In a patient, we can adjust the FiO2 and, therefore, the pAO2, by mixing oxygen with the inhaled room air. Our patient was receiving 4L of oxygen per minute  (we presume via nasal prongs as this is usually the case for patient comfort). What FiO2 does this generate? You will need to know the relationship between litres of oxygen administered per minute (via nasal prongs) and FiO2. The relationship is shown below (‘+3 then all +4’)
o2 litres2

(40% or thereabouts: maximum achievable with nasal canula)

 Calculating the A-a gradient in our patient 

Sylvia ABG CSi

So, in our patient

pAO2 = 0.36(713) – 35/0.8 = 213 mmHg

Therefore, observed A-a gradient = (pAO2 – paO2) = 128 mmHg

Calculation of the predicted A-a gradient in our patient

Predicted A-a gradient is given by:

Age/4 + 4 = 19 mmHg (if breathing room air)

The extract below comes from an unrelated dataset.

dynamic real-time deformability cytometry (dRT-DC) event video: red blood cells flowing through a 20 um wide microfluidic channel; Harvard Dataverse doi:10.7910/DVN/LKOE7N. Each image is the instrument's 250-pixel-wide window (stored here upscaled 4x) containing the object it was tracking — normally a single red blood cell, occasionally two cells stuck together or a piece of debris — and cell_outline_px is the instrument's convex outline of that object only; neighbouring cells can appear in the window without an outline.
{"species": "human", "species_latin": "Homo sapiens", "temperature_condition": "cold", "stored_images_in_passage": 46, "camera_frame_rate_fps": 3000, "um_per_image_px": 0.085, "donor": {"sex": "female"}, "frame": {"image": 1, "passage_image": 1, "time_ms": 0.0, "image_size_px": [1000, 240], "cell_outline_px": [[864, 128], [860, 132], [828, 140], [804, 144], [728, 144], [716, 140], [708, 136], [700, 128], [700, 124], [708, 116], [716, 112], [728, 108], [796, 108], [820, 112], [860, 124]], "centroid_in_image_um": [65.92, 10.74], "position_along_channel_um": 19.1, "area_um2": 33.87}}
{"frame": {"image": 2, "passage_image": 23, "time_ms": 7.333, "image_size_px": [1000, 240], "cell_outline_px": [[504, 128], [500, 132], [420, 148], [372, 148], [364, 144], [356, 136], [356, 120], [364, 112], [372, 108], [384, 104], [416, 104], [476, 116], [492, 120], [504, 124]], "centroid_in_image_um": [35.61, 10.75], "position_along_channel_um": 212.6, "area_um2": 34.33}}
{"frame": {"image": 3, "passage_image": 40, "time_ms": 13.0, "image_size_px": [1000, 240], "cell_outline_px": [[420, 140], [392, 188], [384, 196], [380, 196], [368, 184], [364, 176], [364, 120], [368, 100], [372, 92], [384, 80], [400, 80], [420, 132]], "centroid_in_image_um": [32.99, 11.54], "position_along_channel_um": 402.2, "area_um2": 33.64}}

However, the A-a gradient rises stepwise with increases in FiO2 in normal individuals. We need to add 7.5 mmHg to the predicted A-a gradient for every 10% increase in the FiO2.

So, predicted A-a gradient for a 60 year old woman on 4L (36%) O2 should be close to:

(60/4 + 4) + 11 = 30 mmHg

Despite a superficially normal ABG, our patient had a markedly elevated A-a gradient. In effect, this analysis is telling us that in a lady of this age, breathing this concentration of oxygen (FiO2) at this level of alveolar ventilation (paCO2), we should expect a much higher paO2. Something is reducing the level of oxygenation of the blood flowing through the lungs to the left ventricle. In this case that something was probably a pulmonary embolism (or emboli).

The calculations above look onerous but can by carried out by apps available on your mobile telephone device. Usually it makes little difference but very occasionally, it makes all the difference.